The contention rests on the words of the claim that the rake is “entirely free” from the platform.

After quoting certain specifications from Whitely’s patented application, the Commissioner said: “It is entirely clear that what claim Y of the patent means when, it says 'entirely free,’ is that the rake is free to rise and fall independently of the platform, and that the platform is free to rise and fall to adjust itself to the irregularities of the ground independently of the-rake; that is, the two parts are entirely free in action, although they may be connected to the same fixed parts of the machine.”
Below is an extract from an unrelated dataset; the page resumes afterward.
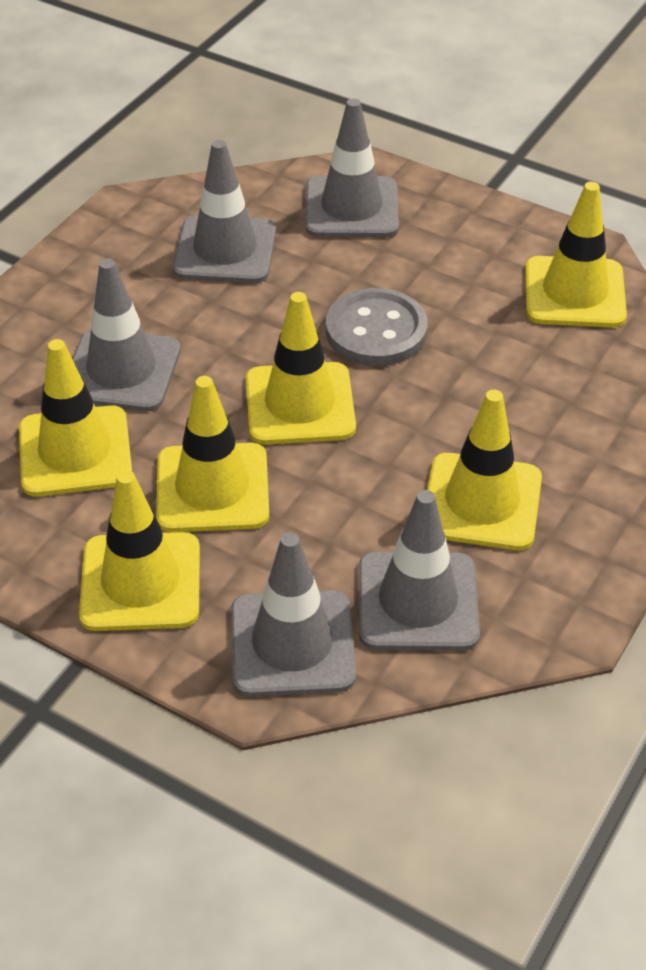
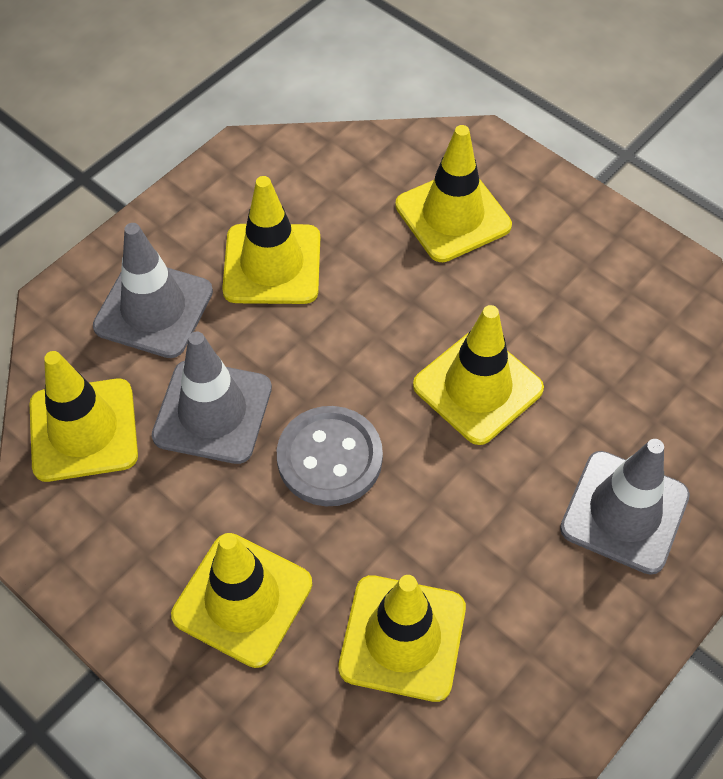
grey traffic cone: 5 -> 3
We see no reason to question the soundness of this conclusion, and the decision of the Commissioner will therefore be affirmed.. It is so ordered, and that this decision be certified to the Commissioner of Patents as required by the law. Affirmed.

Reference

Full Case Name
FUNK v. WHITELY
Cited By
1 case
Status
Published
Syllabus
Patents; Interference; Reduction to Practice; Meaning of Issue, how Determined. 1. Where a mowing machine was constructed and practically operated under usual conditions, and, although crude, found to be satisfactory and successful in its operation, it was held to be a reduction to practice, although the machine was afterwards dismantled and some of its parts used in building other machines which differed in some respecte from the old one. 2. While the destruction or dismantling of a first construction, and the loss of some of its parts or their use in making other machines, are sometimes important in determining the question of reduction to practice, they are only important when depending upon other circumstances tending to cast doubt upon claims of the earlier reduction, notably that of long and unreasonable delay in the exploitation of the invention. (Following Esty v. Newton, 14 App. D. C. 50; Traver v. Brown, 14 App. D. C. 34; Quist v. Ostrom, 23 App. D. C. 69; Paul v. Hess, 24 App. D. C. 462.) 3. Where an applicant adopts a claim of a patent for the purpose of procuring an interference, the meaning of the issue is to be determined by the specification of that patent. (Following Tracy v. Leslie, 14 App. D. C. 126; and Ruete v. Elwell, 15 App. D. C. 21.)